-- Opening Marker --

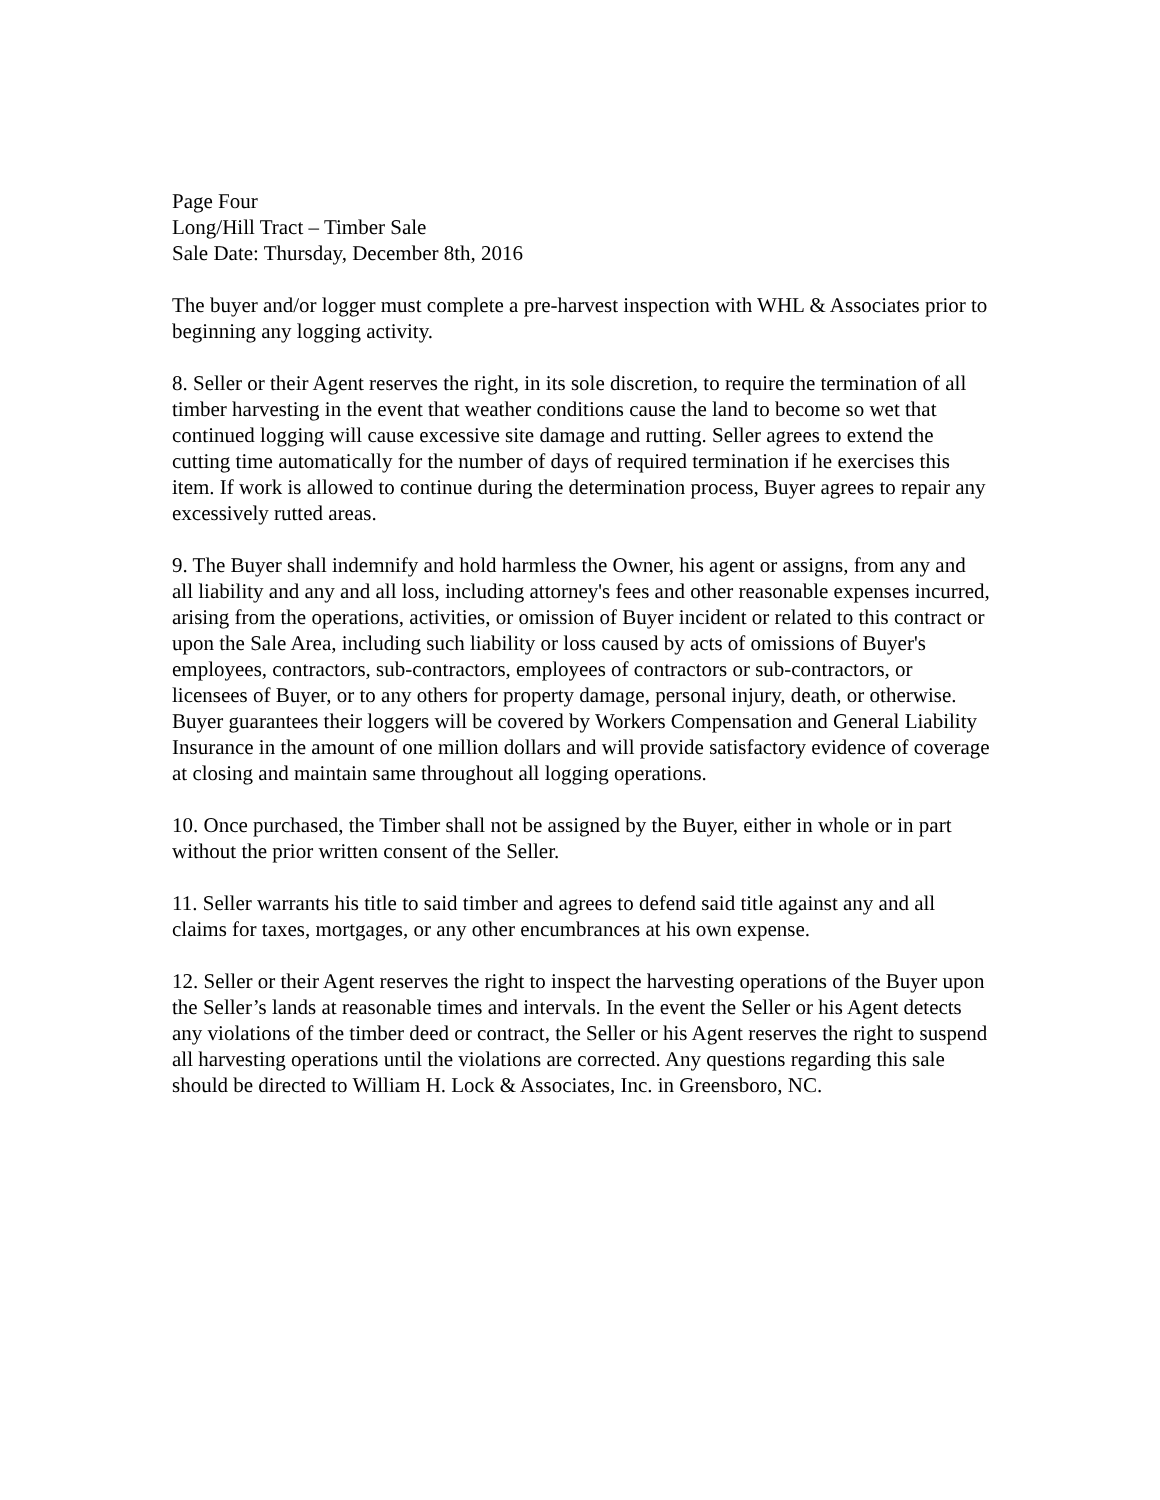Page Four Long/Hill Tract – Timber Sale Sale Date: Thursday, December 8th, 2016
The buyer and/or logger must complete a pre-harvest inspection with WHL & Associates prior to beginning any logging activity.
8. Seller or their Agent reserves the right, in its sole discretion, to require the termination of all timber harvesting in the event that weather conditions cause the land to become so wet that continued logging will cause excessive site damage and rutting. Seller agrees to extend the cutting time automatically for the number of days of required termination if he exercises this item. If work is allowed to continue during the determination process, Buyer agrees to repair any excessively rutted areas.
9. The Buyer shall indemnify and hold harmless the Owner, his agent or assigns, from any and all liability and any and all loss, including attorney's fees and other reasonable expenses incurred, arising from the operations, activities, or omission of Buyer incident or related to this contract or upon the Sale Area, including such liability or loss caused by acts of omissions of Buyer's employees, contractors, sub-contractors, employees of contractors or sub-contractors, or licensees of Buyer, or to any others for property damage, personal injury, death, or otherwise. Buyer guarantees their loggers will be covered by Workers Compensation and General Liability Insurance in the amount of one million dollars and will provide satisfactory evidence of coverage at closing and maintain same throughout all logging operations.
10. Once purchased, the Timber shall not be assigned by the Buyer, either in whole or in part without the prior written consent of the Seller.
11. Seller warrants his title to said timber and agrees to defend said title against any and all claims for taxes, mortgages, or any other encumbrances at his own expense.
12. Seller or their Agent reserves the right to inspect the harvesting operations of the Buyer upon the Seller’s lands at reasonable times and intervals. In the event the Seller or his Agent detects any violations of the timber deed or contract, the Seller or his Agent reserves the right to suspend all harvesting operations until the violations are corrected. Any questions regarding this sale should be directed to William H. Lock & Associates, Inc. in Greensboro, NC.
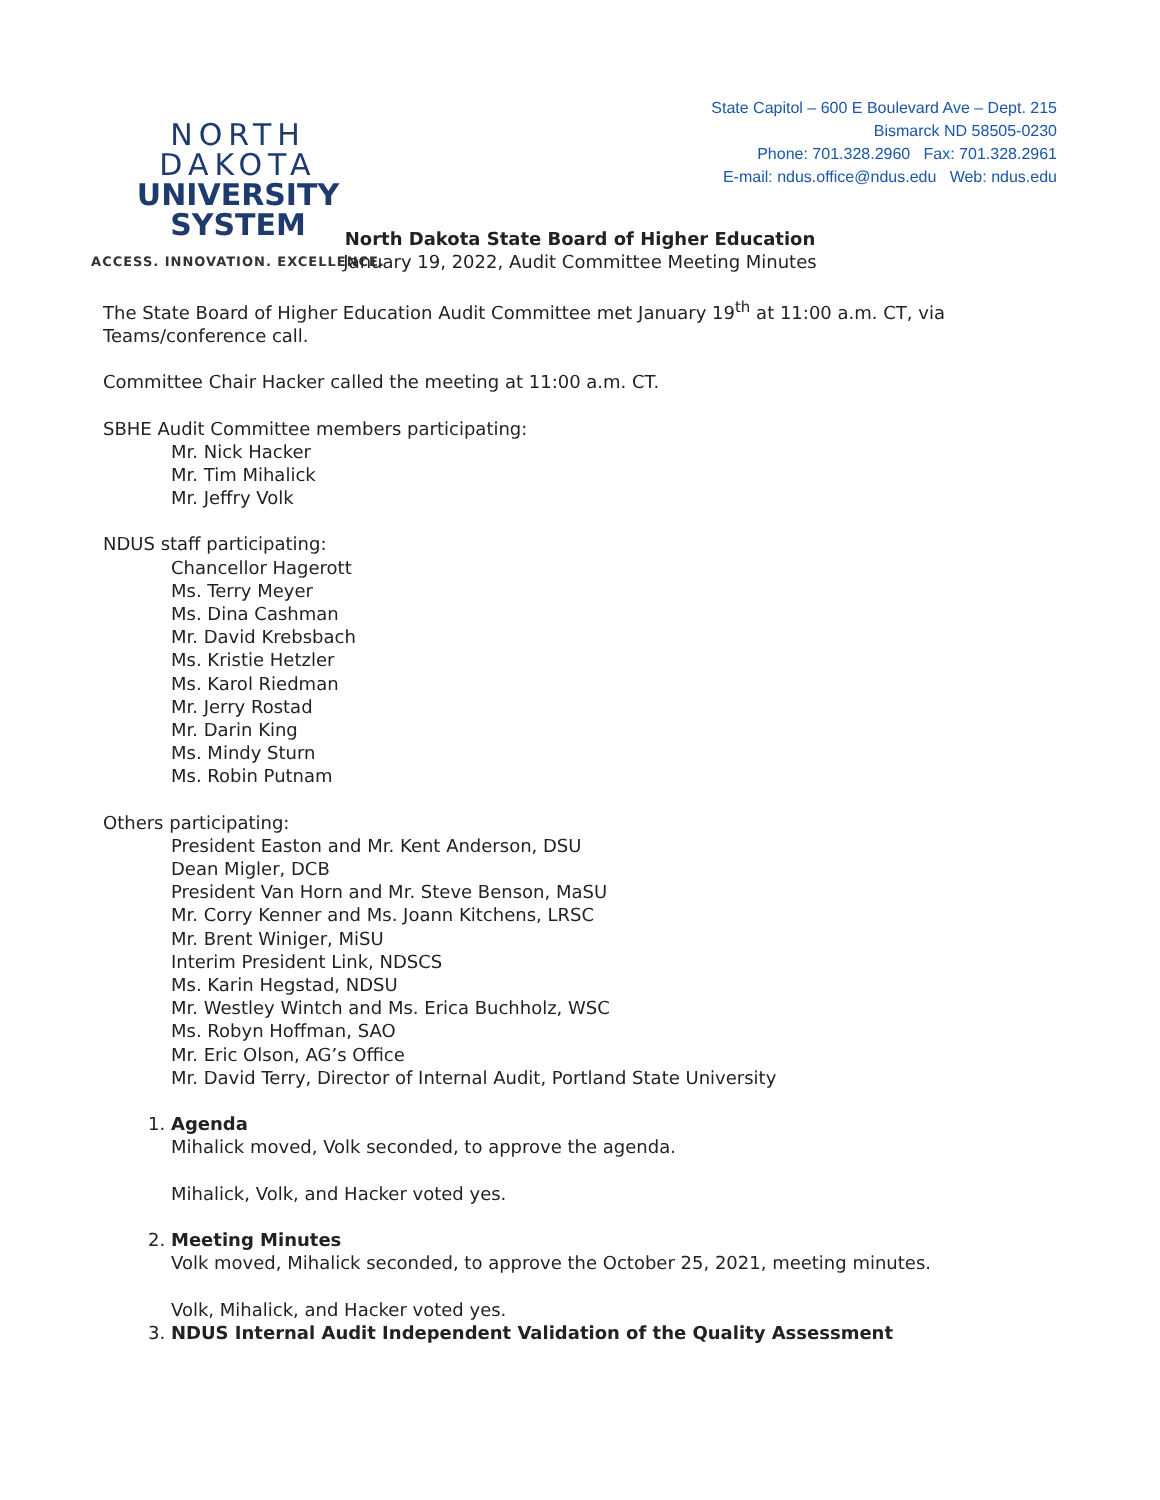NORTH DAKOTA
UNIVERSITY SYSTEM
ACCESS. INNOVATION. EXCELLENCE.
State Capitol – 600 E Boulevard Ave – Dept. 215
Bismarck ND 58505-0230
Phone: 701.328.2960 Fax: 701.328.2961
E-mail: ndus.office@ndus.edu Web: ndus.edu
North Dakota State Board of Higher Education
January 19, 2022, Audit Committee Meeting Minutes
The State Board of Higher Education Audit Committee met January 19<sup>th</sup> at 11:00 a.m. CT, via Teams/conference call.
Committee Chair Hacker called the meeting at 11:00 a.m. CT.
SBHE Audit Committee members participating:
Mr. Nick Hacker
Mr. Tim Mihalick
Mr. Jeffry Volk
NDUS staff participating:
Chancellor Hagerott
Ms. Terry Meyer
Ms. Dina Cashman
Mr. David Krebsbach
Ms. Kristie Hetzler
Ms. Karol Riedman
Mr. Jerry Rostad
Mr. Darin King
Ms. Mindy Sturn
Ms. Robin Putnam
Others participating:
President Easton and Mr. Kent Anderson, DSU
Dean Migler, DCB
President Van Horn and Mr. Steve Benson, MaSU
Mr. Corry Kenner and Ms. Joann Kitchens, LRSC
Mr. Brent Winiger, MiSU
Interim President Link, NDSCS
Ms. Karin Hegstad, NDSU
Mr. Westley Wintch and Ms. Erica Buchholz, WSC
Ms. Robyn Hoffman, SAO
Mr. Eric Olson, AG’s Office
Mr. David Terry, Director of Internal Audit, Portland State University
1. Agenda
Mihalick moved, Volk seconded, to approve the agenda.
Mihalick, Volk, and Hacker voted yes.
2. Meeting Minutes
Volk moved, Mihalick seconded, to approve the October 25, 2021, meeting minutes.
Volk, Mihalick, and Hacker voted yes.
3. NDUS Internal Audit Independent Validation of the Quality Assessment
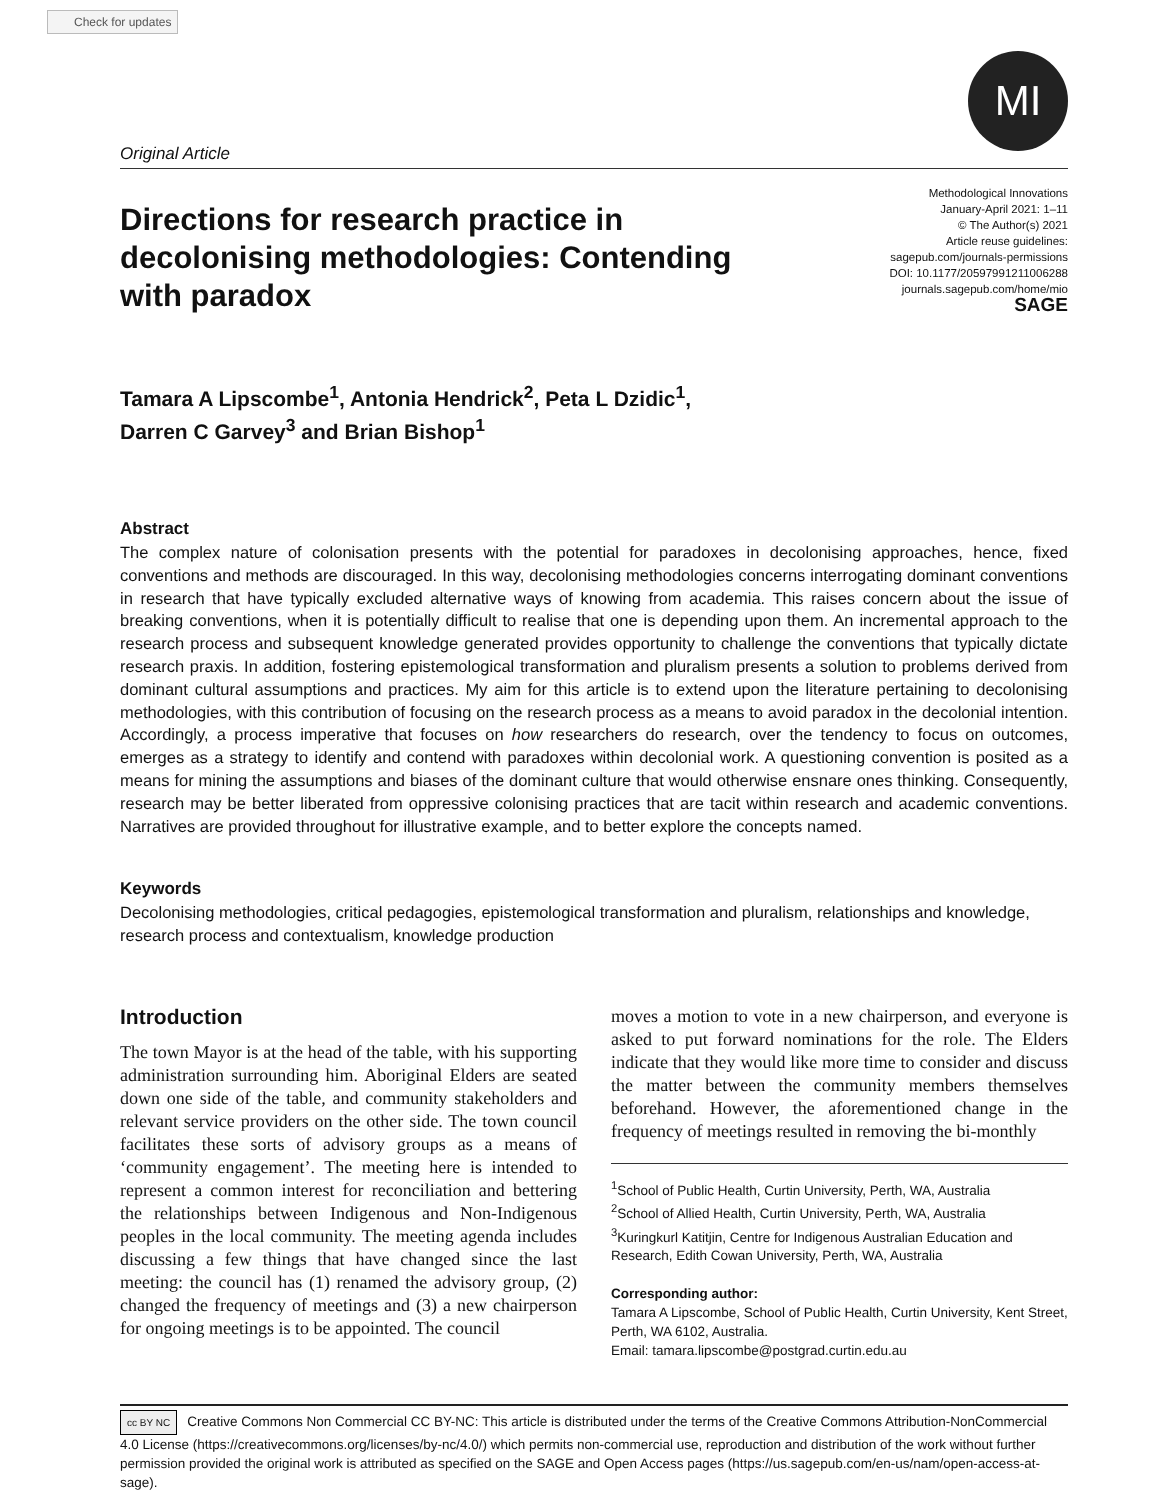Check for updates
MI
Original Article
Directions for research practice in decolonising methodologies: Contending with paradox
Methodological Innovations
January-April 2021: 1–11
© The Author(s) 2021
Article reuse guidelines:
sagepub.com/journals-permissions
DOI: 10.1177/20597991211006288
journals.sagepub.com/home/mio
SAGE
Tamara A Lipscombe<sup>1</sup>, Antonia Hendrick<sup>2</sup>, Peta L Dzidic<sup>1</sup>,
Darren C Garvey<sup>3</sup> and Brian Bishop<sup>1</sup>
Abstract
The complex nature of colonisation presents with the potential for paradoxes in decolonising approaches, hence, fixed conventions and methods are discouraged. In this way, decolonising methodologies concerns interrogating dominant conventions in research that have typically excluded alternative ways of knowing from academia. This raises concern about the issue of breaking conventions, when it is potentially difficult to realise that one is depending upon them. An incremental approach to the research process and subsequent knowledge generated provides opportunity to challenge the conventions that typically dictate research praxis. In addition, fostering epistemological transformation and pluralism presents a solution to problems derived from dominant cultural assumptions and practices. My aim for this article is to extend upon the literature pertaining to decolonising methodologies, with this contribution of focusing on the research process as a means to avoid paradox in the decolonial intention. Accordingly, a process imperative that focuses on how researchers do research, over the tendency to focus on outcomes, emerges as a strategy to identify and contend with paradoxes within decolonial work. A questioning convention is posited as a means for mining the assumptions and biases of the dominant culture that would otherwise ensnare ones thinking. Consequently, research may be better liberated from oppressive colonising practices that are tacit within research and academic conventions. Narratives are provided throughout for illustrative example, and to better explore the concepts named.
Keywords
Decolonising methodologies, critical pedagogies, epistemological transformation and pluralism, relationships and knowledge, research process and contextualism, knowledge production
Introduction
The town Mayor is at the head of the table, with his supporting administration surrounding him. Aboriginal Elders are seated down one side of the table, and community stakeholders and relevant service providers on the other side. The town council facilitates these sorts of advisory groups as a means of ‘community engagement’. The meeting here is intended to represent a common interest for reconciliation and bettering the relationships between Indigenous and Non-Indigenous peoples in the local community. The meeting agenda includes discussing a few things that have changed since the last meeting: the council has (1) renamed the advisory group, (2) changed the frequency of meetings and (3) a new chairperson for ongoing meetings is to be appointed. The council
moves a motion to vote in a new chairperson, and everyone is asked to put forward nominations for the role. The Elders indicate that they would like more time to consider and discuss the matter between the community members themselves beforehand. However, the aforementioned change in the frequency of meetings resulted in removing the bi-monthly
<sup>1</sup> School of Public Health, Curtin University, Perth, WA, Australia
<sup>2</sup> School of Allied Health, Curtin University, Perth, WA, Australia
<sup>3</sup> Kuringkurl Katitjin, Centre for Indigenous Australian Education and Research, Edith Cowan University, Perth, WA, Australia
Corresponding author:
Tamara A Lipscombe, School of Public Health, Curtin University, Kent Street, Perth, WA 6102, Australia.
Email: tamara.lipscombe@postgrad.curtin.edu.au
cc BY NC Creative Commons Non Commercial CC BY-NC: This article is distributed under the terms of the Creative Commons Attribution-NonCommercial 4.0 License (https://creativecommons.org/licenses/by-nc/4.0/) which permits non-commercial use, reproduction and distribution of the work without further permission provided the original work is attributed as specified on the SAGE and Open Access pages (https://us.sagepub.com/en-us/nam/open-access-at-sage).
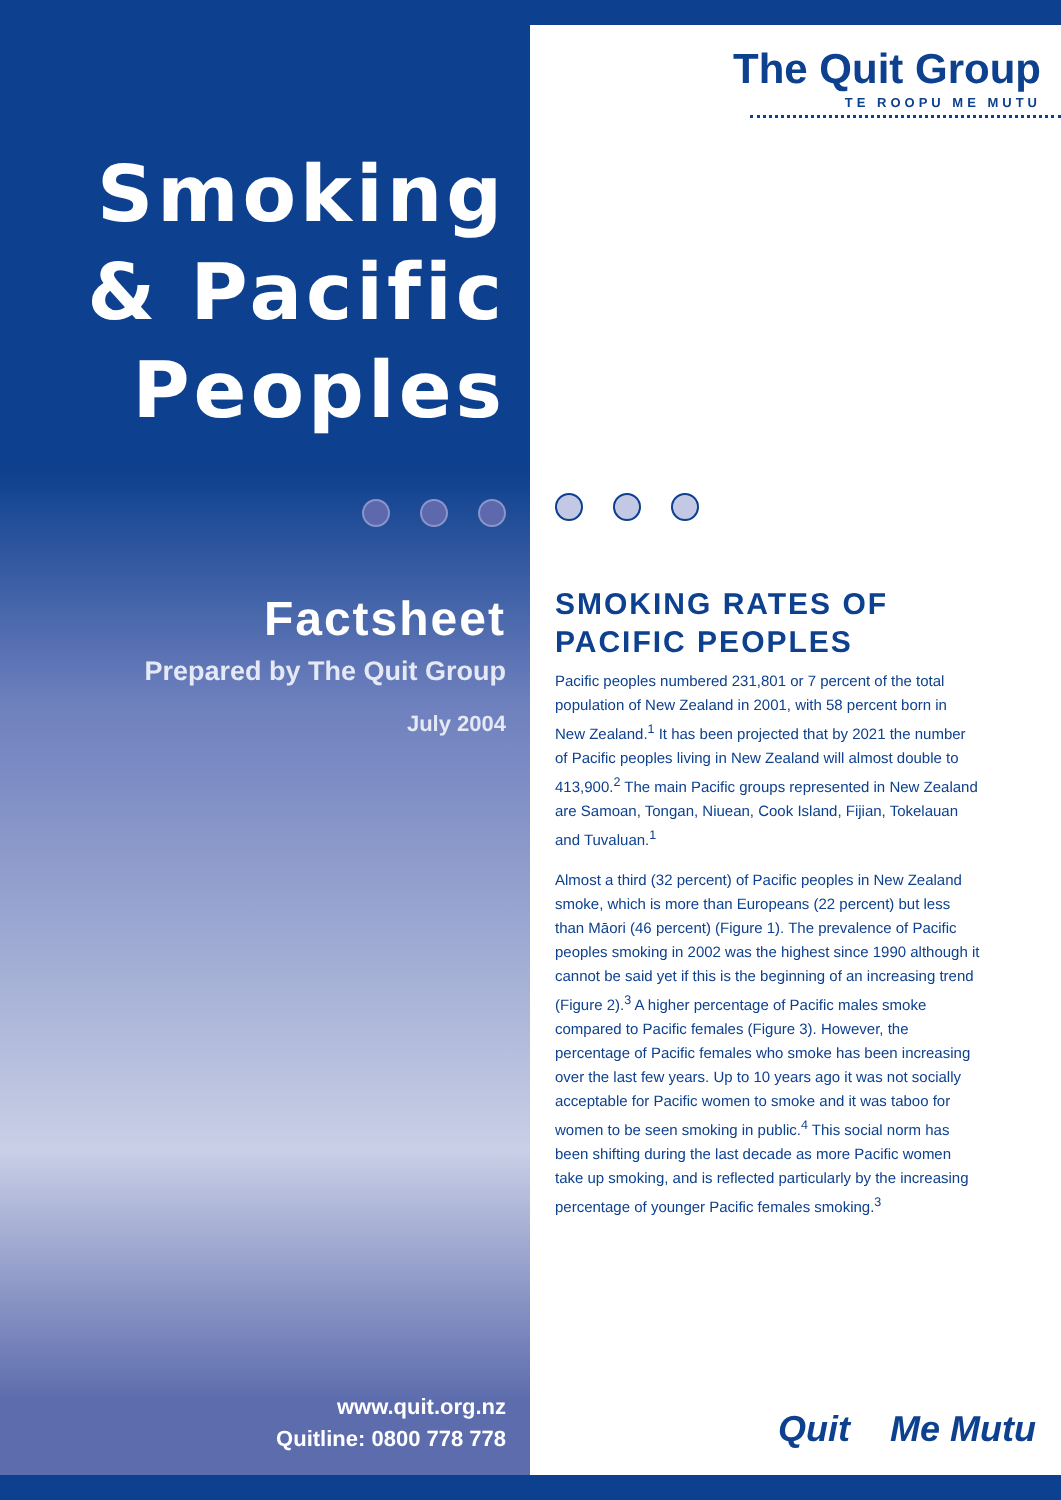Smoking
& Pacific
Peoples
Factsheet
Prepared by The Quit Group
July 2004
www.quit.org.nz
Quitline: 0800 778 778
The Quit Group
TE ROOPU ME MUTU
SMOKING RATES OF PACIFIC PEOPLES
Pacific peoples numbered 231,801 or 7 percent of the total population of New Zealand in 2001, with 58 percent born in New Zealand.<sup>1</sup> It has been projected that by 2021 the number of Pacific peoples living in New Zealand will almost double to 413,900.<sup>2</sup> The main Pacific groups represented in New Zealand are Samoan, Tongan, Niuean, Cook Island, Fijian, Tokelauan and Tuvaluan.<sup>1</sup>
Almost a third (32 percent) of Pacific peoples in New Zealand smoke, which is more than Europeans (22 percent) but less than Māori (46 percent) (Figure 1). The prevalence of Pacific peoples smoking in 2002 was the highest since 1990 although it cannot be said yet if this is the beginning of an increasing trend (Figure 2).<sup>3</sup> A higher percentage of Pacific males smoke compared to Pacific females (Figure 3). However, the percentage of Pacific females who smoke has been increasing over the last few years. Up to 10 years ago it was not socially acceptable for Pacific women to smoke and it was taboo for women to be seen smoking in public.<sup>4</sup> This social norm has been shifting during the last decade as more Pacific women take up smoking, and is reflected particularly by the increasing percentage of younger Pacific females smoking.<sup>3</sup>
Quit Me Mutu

-- Closing Marker --

▶ [TASK BRIEF]: The answer should contain only the lines from the start of the records above through the line with "8. Seller or", copied exactly, and no pictures.

▶ [FINISHED EXERCISE]:
Page Four Long/Hill Tract – Timber Sale Sale Date: Thursday, December 8th, 2016
The buyer and/or logger must complete a pre-harvest inspection with WHL & Associates prior to beginning any logging activity.
8. Seller or their Agent reserves the right, in its sole discretion, to require the termination of all timber harvesting in the event that weather conditions cause the land to become so wet that continued logging will cause excessive site damage and rutting. Seller agrees to extend the cutting time automatically for the number of days of required termination if he exercises this item. If work is allowed to continue during the determination process, Buyer agrees to repair any excessively rutted areas.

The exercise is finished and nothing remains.